PAG-IX: INTERSPECIFIC TESTING OF GENDER-ASSOCIATED SCAR MARKERS IN <I>SALIX</I>

PAG-IX   Plant & Animal Genome IX Conference

Town & Country Hotel, San Diego, CA, January 13-17, 2001.


Workshop: Forest Tree Genome Mapping
W26_09.html

INTERSPECIFIC TESTING OF GENDER-ASSOCIATED SCAR MARKERS IN SALIX

LEE E GUNTER1, Gerald A Tuskan1, Richard F Kopp2,

1 Environmental Sciences Division, Oak Ridge National Laboratory, P.O. Box 2008, Oak Ridge, TN 37831-6034, USA
2 College of Environmental Science and Forestry, 1 Forestry Drive, State University of New York, Syracuse, New York, 13210, USA

Through segregation analysis and testing of RAPD primers, we have derived two SCAR markers (SCAR 354520 and SCAR AE08800) flanking one of two putative epistatic loci involved in sex determination in Salix viminalis, and are currently testing marker utility in other willow species and pedigrees.

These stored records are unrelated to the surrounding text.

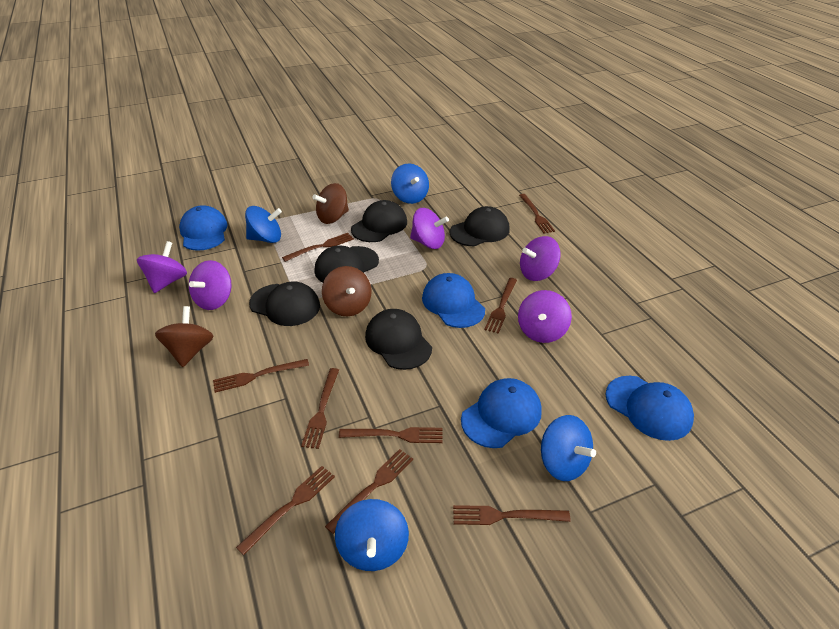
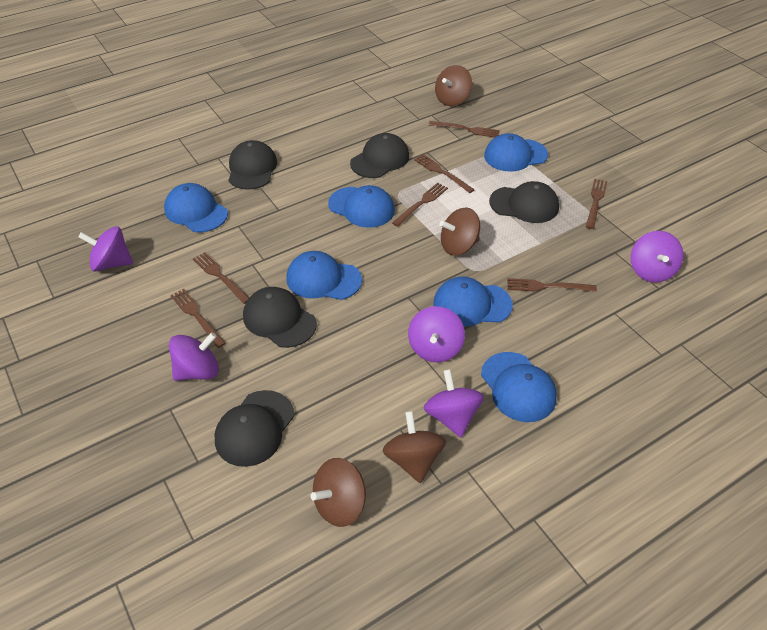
blue cap: 4 -> 6
blue spinning top: 4 -> 0
brown fork: 9 -> 7
brown spinning top: 3 -> 4

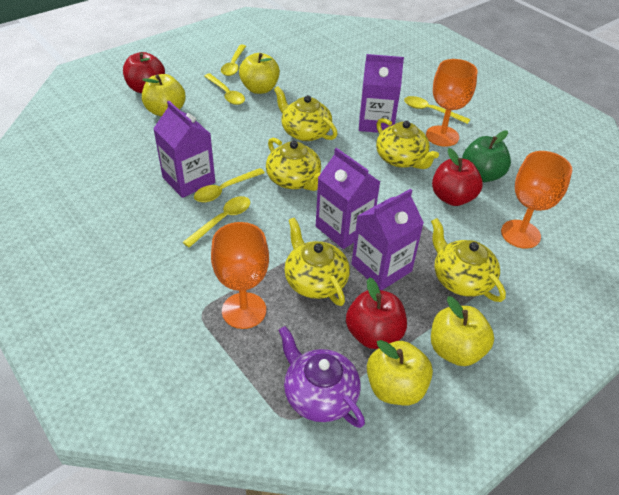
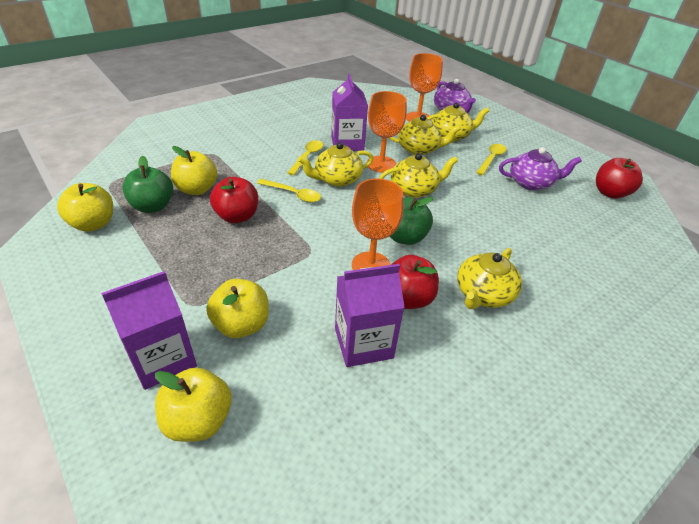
green apple: 1 -> 2
purple carton: 4 -> 3
purple teapot: 1 -> 2
yellow spoon: 5 -> 3

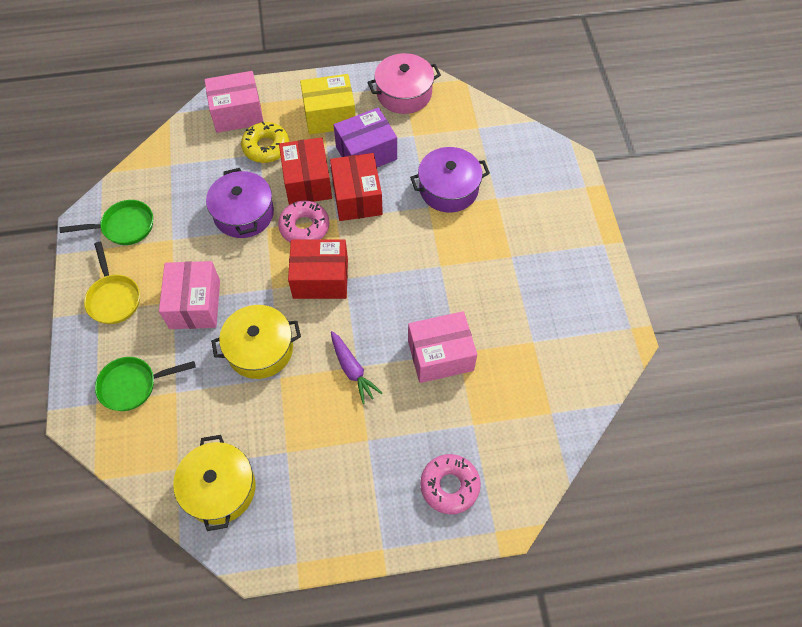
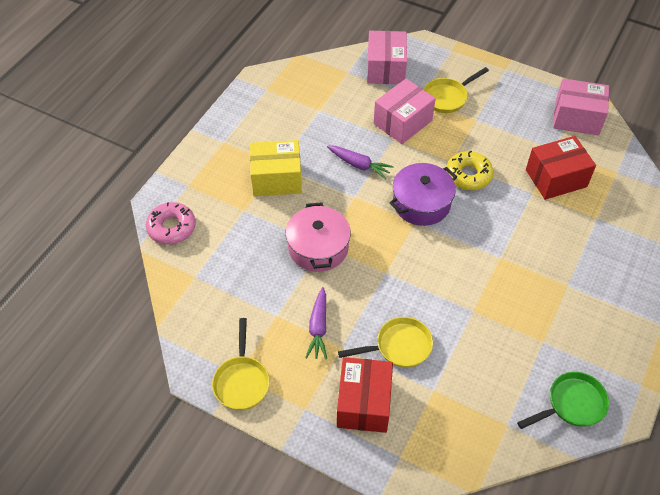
green pan: 2 -> 1
pink donut: 2 -> 1
purple box: 1 -> 0
purple carrot: 1 -> 2
purple pot: 2 -> 1
red box: 3 -> 2
yellow pan: 1 -> 3
yellow pot: 2 -> 0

Gender of 282 F1 S. eriocephala clones representing 35 families was determined in December 1999. Family sizes are small, averaging eight progeny, with sex ratios ranging from all female to 1.25:1 female: male. Markers are either both present or both absent in four of seven female and four of eight male S. eriocephala parental clones from which these families were generated, resulting in a total of five families derived from parents that are polymorphic for the two marker loci. In three families the mother expresses both markers, which are absent in the father. The opposite is true in the other two families. A goodness-of-fit test of marker presence/absence and relationship to gender suggests that the occurrence of SCAR AE08800 differs significantly (alpha=0.05) from expected in the five families (Chi-square = 21.05, d.f. =1) and may be linked to gender in S. eriocephala. However, the occurrence of SCAR 354520 is not significantly different (Chi-square = 3.18, d.f. =1) from the expected 1:1 ratio of marker presence: absence in the progeny tested. Further testing of families should validate our results and confirm the potential of at least one of the markers in predicting gender beyond the original S. viminalis pedigrees.